- WHAT IS REQUIRED
Write out all the entries word for word, but skip any images.

*** PROVIDED DATA ***

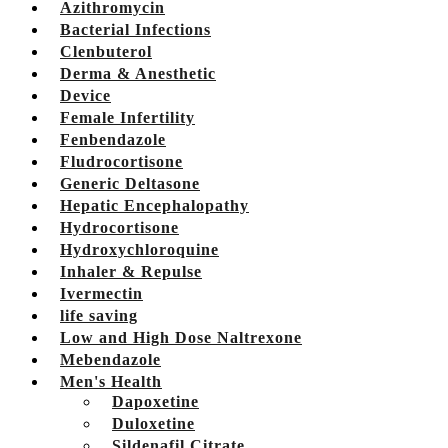
Azithromycin
Bacterial Infections
Clenbuterol
Derma & Anesthetic
Device
Female Infertility
Fenbendazole
Fludrocortisone
Generic Deltasone
Hepatic Encephalopathy
Hydrocortisone
Hydroxychloroquine
Inhaler & Repulse
Ivermectin
life saving
Low and High Dose Naltrexone
Mebendazole
Men's Health
Dapoxetine
Duloxetine
Sildenafil Citrate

***

- RESULT FOR THIS EXERCISE
Azithromycin
Bacterial Infections
Clenbuterol
Derma & Anesthetic
Device
Female Infertility
Fenbendazole
Fludrocortisone
Generic Deltasone
Hepatic Encephalopathy
Hydrocortisone
Hydroxychloroquine
Inhaler & Repulse
Ivermectin
life saving
Low and High Dose Naltrexone
Mebendazole
Men's Health
Dapoxetine
Duloxetine
Sildenafil Citrate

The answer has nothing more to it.